Los estudiosos de la historia conocen lo suficiente como para afirmar que el 2 de octubre de aquel año el Ejército trazó un denso perímetro con sus soldados para que los jóvenes no pudieran escapar del tiroteo cobarde; después detuvo a cientos de estudiantes y los llevó al Campo Militar número uno: nada de todo esto fue conforme a derecho, ni a la Constitución.

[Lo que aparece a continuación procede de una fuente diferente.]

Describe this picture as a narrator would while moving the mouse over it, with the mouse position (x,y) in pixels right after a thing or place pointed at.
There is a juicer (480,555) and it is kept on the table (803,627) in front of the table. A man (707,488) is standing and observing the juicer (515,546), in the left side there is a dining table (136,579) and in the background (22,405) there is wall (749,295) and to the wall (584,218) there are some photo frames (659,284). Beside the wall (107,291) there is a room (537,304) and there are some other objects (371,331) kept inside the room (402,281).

En Ayotzinapa la coincidencia es estremecedora: el Batallón 27 de la 35 Zona Militar, a cargo del general Alejandro Saavedra Hernández, también trazó un perímetro alrededor del lugar donde estaban ocurriendo los ataques contra los jóvenes normalistas y los jugadores de futbol. Luego patrulló la zona encontrando heridos y personas muertas sin que concurriera en su auxilio. El Ejército fue testigo mudo y manco de los hechos porque recibió órdenes de no hacer nada; fue omiso y por eso es corresponsable.
Y, sin embargo, los mandos castrenses defienden hoy que, en este caso también, actuaron conforme a derecho.

La cuarta similitud del 68 con Ayotzinapa es la asociación entre criminales y funcionarios públicos. Hace 50 años fueron apostados en los techos de los edificios, y en distintos sitios estratégicos, sujetos vestidos de civil que dispararon a mansalva contra los estudiantes.

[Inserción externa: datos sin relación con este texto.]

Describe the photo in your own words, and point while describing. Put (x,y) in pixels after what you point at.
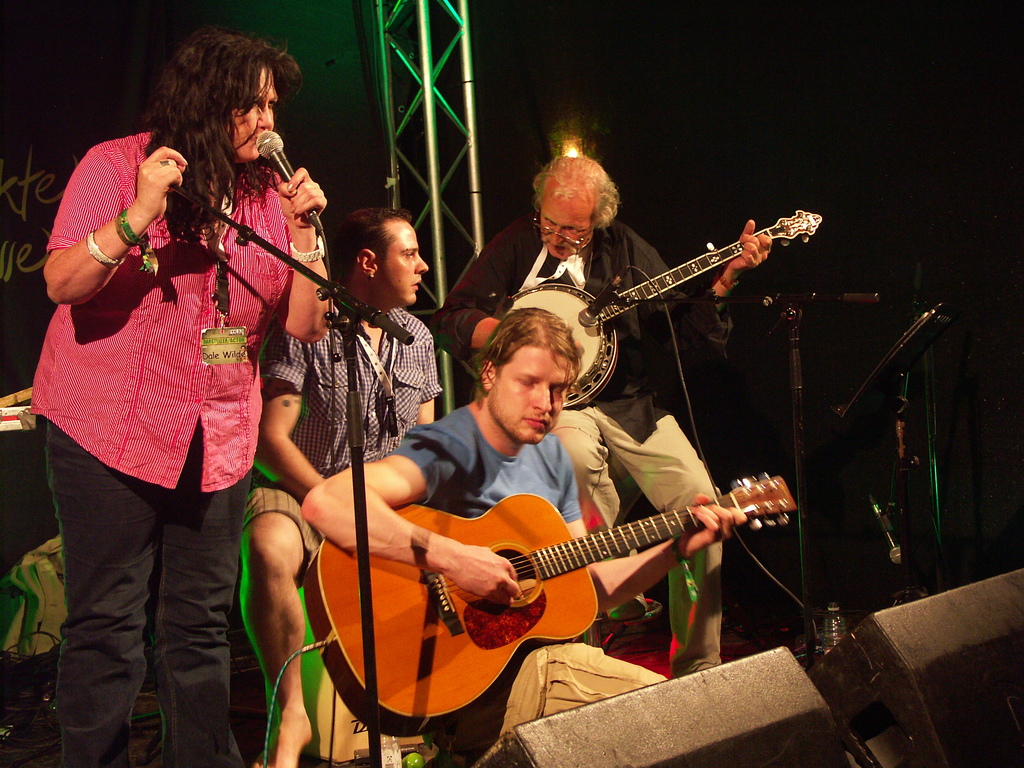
In this picture there are group of people (102,454) they are playing the music on the stage (637,659) and there is a mic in front of them, there is a person (509,331) who is sitting at the center of the image (509,331) he is playing the guitar (420,615) and there is a lady (69,359) who is standing at the left side of the image (85,390) she is singing in the mic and there are speakers (590,734) on the stage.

Porque las investigaciones jamás se celebraron se desconoce la identidad de los perpetradores, pero pasado el tiempo se toma como verdadero que se trató de gatilleros financiados por los gobernantes en turno. En efecto, la asociación delictuosa entre esos criminales y las autoridades persiste como versión creíble hasta nuestros días.

Algo similar sucede con el caso Ayotzinapa: hay evidencia de que el grupo de los Guerreros Unidos, que supuestamente habría desaparecido a los normalistas, gozaba de amplísima protección por parte de las autoridades de los tres niveles de gobierno. No sólo del presidente municipal de Iguala, José Luis Abarca, sino también de otros munícipes, de los jefes de la policía local, de las autoridades estatales y muy probablemente también de algunos cuadros federales.

La quinta coincidencia entre estos dos expedientes radica en que, respectivamente, se volvieron casos emblemáticos de un fenómeno que les trascendía. La masacre de la Plaza de las Tres Culturas captura con nitidez horrorosa la capacidad arbitraria en el uso de la violencia de aquel régimen encabezado por Gustavo Díaz Ordaz: una historia devastadora del totalitarismo mexicano, de la ausencia de pluralidad, de la anemia de contrapesos, de las libertades acotadas y, sobre todo, de la Constitución como página muerta del acuerdo político.

Ayotzinapa también es retrato perfecto de nuestra época: prueba de la vulnerabilidad que las poblaciones más pobres y más jóvenes padecen en nuestro país; rudeza vil y canija de los poderes criminales y su asociación con las autoridades legales. Ausencia abrumadora de la ley y sus instituciones; impunidad que bombea sangre injustamente derramada dentro de las tuberías y las mangueras del sistema político.

El símil entre el 68 y Ayotzinapa no es arbitrario: el sentido común une a estos dos trágicos episodios y, por eso, desde octubre de 2014 cada vez que se marcha por el 68 también se cuenta del uno al cuarenta y tres, y luego se reclama ¡Justicia!